To achieve a full polarization conversion, it is required that each LPR changes retardance by at least 2π. Figure 2 demonstrates two simulation cases. For a linear polarization state, this allows the generation of any desired azimuthal angle, relative to the different retardations of ${\delta }_2[\pi to3\pi ]$ with ${\delta }_1$ as zero, the continuous line of which is shown in Fig. 2(a). For another case, we considered the generated SOPs with the varying retardations of ${\delta }_1[0to2\pi ]$ with ${\delta }_2$ as $2\pi$, the continuous line of which is shown in Fig. 2(b). The results indicated LHCP and RHCP occur at $\frac{3\pi }{2}$ of ${\delta }_1$ and$\frac{\pi }{2}$ of ${\delta }_1$, respectively. Hence, the combination of both LPRs provides a faster and more precise way to achieve any desired linear and circular polarization.

Fig. 2.

Stokes parameters of the simulation (solid lines) and experimental (symbols) performance of the Dual-LC PSHG microscopy system with (a) keeping the ${\delta }_1$ retardance constant (zero), and (b) keeping the ${\delta }_2$ retardance constant (2π).

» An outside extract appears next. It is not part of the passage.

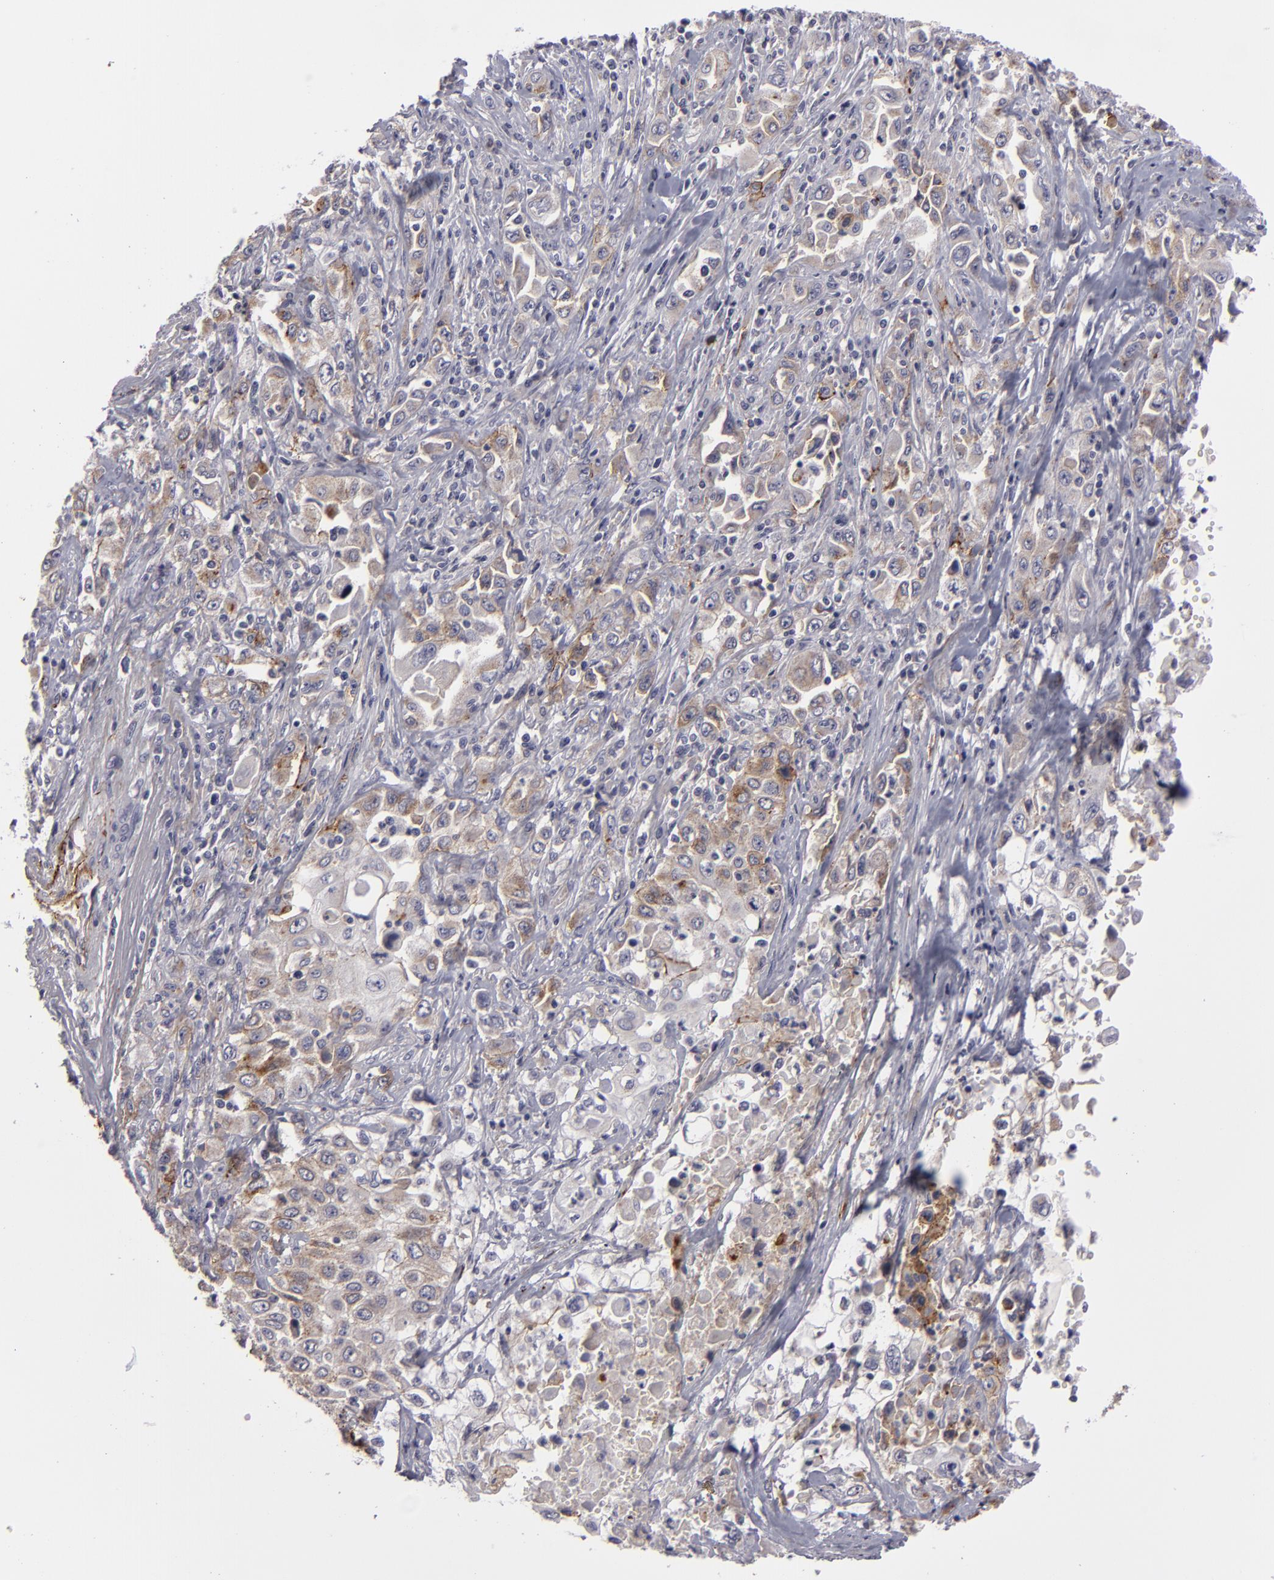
{"staining": {"intensity": "weak", "quantity": "<25%", "location": "cytoplasmic/membranous"}, "tissue": "pancreatic cancer", "cell_type": "Tumor cells", "image_type": "cancer", "snomed": [{"axis": "morphology", "description": "Adenocarcinoma, NOS"}, {"axis": "topography", "description": "Pancreas"}], "caption": "IHC of human pancreatic cancer exhibits no staining in tumor cells.", "gene": "ALCAM", "patient": {"sex": "male", "age": 70}}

A commercial Stokes polarimeter (PAX1000 IR1, Thorlabs, USA) with an accuracy of ±0.25% was used to probe the performance of our measuring system by measuring the Stokes parameters of the SOP at focusing plane. Figure 2 shows the experimental performance of the PSHG system through the applied voltage (symbols), with thorough curve fitting corresponding to the retardance range of ${\delta }_1$ from 0 to 2π and to a phase delay range of ${\delta }_2$ from π to 3π, respectively. In comparing the simulation curves, it can be seen that the value of $S_3$ (red stars) in Fig. 2(a) and S2 (green stars) in Fig. 2(b) are not zero, and reached a maximum value of 0.21 and 0.11, respectively. The differences for this deviation are similar to a previous paper in the literature [37], suggesting the sources of distortion might be from non-perfect alignment of the scanning galvo mirror pair, Fabry-Perot interference effects, and temperature changes. We note that the practice polarization control for imaging, a look-up table (LUT) was created for LHCP, RHCP and linear polarization states for every 10° of rotation angle from 0–180°.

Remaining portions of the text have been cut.